Assignment | The lines to copy are those in the listing that hold the word "operations".

Extracted entries |
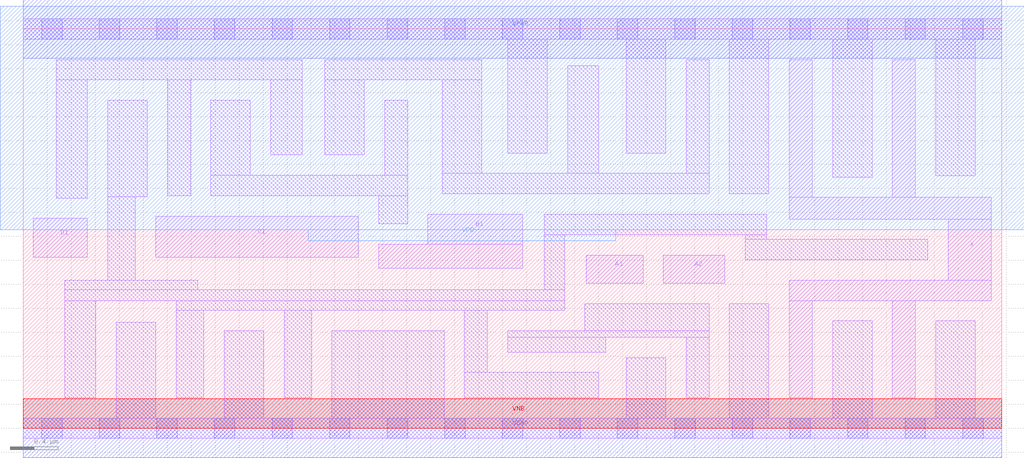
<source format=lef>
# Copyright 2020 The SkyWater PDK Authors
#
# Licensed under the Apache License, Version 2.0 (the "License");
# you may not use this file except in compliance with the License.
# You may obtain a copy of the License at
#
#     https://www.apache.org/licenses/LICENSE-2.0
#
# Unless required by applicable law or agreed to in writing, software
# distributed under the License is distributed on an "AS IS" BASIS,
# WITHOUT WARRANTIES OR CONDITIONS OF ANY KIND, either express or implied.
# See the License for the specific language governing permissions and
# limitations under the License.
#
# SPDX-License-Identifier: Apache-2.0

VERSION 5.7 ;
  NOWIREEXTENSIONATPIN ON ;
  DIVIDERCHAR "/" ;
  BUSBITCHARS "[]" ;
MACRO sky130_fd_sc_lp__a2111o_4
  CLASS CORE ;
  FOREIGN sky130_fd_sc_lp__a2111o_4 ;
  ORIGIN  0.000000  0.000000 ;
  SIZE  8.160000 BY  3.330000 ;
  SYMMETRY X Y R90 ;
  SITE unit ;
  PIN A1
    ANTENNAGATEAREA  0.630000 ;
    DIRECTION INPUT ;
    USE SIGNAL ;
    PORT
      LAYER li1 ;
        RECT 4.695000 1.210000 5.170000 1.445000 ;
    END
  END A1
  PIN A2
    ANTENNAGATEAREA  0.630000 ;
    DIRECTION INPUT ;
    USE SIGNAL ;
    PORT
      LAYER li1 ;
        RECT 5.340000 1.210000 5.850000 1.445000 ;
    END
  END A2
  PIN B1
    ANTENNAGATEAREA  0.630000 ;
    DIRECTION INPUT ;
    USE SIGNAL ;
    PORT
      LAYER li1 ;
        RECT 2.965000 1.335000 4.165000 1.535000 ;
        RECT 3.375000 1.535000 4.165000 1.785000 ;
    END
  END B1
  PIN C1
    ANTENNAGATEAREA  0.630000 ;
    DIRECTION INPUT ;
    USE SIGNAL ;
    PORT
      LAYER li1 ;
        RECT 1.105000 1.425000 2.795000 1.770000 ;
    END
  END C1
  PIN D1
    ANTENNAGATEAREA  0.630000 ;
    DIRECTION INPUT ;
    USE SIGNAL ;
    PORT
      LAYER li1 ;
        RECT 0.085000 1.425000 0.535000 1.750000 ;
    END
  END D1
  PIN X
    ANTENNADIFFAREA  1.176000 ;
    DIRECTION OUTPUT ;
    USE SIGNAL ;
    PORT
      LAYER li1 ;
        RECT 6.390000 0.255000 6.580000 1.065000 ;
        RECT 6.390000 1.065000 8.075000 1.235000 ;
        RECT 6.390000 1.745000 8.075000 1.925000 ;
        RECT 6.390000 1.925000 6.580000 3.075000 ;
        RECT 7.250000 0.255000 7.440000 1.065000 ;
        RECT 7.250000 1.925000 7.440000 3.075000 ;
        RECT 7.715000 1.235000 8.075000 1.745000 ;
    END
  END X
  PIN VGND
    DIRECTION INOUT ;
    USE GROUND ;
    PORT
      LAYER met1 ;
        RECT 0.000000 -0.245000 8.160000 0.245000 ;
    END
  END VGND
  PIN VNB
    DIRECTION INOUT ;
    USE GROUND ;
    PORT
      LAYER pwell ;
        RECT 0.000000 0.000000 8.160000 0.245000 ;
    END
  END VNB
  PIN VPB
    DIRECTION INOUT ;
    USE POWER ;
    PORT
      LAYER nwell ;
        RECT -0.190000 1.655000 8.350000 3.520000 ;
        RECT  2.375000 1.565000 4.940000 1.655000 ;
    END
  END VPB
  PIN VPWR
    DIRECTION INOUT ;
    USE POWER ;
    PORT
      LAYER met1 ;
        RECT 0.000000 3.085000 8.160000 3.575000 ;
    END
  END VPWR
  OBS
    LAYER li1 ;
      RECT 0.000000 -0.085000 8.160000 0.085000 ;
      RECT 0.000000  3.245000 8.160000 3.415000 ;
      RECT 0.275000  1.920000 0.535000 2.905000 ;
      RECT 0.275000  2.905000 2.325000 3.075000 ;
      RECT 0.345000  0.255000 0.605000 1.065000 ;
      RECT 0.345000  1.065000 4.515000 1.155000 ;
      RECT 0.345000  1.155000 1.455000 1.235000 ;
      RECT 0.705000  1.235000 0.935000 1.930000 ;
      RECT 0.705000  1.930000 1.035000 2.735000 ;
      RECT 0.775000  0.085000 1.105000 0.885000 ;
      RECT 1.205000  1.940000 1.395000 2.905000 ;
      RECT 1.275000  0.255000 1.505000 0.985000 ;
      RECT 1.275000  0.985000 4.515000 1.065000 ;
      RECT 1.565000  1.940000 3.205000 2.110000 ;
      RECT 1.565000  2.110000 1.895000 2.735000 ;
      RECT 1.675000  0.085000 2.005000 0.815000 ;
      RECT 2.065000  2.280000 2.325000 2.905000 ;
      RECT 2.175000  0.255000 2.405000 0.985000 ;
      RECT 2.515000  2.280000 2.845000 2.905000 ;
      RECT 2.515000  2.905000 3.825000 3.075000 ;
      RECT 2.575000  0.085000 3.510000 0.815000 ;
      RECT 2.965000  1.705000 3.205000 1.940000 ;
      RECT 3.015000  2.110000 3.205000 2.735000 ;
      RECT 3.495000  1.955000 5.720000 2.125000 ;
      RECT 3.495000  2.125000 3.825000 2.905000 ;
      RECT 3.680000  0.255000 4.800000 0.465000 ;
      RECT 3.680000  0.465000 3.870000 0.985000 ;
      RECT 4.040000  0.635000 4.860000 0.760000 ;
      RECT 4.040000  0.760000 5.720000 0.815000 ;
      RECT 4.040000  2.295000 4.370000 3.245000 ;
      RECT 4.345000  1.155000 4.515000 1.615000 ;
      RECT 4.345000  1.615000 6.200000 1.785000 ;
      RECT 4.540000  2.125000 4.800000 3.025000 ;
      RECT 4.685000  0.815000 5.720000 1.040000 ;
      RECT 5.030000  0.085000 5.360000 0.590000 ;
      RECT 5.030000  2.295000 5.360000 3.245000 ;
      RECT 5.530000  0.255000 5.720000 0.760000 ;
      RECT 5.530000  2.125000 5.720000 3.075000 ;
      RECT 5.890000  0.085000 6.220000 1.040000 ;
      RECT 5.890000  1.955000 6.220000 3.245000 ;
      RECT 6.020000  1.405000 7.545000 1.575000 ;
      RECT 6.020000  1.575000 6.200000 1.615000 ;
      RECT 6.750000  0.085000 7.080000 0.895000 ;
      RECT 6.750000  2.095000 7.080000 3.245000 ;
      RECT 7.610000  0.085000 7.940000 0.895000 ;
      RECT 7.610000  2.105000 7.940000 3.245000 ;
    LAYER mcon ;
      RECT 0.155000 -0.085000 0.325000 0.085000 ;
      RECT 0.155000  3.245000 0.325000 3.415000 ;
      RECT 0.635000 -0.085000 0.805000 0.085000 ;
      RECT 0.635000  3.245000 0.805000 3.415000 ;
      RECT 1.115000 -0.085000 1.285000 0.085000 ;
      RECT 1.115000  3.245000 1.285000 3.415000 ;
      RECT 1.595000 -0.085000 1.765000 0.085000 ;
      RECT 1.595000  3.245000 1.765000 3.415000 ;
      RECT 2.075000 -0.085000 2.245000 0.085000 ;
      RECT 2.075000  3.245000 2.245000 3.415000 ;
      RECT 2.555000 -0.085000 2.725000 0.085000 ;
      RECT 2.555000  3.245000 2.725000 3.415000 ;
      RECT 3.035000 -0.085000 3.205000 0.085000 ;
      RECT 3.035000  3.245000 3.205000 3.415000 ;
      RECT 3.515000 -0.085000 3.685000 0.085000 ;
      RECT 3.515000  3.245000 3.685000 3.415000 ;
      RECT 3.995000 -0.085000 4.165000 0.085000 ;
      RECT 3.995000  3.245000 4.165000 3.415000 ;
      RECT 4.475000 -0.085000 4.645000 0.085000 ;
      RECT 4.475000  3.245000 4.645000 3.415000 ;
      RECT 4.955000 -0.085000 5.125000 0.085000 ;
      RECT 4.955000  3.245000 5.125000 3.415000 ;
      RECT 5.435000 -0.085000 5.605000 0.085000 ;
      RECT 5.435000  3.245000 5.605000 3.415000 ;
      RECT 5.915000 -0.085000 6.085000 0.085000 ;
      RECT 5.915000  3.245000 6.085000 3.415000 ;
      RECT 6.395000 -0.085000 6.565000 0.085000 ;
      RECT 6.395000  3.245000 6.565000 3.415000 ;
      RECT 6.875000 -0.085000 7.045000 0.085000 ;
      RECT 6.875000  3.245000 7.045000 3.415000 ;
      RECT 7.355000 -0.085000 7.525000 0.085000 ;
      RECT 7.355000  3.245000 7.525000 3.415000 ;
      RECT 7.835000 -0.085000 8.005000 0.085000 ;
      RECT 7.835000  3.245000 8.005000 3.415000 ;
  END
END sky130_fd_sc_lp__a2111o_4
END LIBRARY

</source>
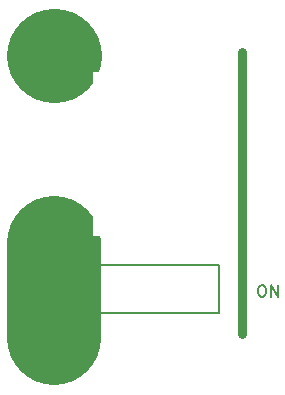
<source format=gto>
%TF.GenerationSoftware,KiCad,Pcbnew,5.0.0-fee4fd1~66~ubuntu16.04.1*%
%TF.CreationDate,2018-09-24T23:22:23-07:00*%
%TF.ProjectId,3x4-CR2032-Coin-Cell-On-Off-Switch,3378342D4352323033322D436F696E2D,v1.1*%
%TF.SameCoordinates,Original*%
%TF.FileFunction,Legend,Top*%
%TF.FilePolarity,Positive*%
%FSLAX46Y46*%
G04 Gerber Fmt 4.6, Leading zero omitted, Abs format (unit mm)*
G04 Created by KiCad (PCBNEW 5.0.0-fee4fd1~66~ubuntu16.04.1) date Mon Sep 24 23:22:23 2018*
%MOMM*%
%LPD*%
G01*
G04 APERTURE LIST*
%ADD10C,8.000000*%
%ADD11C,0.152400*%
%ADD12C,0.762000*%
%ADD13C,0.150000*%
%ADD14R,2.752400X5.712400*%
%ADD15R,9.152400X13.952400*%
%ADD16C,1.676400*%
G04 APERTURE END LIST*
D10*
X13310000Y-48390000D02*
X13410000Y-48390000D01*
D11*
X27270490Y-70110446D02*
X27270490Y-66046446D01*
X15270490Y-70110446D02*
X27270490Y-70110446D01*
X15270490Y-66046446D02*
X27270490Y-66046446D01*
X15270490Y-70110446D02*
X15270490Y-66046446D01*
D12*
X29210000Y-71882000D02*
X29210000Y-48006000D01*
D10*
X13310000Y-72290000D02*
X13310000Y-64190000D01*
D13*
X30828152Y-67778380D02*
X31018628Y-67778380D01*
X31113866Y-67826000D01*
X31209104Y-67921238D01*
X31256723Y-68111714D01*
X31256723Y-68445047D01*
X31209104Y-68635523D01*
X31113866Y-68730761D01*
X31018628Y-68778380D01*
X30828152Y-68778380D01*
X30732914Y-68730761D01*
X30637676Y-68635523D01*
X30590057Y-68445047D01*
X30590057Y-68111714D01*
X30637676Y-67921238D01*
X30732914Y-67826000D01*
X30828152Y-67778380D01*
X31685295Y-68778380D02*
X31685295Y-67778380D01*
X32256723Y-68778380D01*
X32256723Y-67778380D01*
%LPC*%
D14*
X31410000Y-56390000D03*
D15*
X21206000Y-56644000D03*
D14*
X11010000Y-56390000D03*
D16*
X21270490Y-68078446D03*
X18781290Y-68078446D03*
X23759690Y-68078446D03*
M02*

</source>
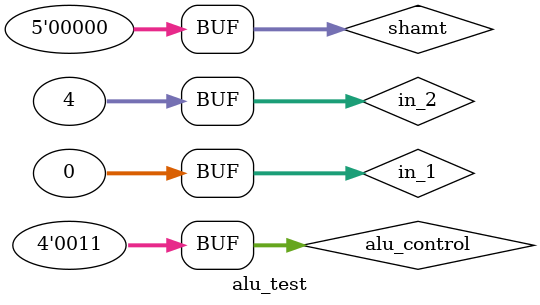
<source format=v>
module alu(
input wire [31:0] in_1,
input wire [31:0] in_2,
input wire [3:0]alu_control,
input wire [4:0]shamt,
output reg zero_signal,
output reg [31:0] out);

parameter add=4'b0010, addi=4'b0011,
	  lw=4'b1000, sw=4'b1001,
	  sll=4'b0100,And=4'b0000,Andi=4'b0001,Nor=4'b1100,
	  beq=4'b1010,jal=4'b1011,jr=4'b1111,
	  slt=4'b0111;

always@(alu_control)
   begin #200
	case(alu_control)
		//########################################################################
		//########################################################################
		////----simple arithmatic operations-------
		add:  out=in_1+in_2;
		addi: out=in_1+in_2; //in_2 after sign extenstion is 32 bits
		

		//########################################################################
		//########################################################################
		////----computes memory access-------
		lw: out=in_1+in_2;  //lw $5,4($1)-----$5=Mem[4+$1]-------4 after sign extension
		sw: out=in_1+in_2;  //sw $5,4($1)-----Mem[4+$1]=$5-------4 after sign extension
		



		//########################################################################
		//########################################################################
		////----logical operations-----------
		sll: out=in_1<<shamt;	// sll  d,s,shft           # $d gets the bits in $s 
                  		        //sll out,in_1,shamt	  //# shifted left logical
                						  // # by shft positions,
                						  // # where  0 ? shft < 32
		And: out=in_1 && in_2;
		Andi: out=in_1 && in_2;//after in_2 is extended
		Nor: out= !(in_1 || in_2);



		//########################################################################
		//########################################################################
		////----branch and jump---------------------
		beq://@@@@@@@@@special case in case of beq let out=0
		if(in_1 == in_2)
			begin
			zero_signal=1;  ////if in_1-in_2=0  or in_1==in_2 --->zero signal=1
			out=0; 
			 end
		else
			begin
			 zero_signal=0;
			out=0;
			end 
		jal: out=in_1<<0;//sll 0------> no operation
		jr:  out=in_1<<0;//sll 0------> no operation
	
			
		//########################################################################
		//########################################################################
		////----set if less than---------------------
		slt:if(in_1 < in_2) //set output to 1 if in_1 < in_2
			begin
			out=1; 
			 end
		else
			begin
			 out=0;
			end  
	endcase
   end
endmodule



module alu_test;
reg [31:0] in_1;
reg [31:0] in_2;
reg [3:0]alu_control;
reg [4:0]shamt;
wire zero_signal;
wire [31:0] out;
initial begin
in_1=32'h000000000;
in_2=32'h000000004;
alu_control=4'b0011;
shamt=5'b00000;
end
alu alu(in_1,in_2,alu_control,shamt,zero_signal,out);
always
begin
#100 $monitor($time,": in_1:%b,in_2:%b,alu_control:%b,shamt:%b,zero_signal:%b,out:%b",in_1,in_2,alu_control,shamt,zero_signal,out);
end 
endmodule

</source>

Exercise response |
		////----simple arithmatic operations-------
		////----logical operations-----------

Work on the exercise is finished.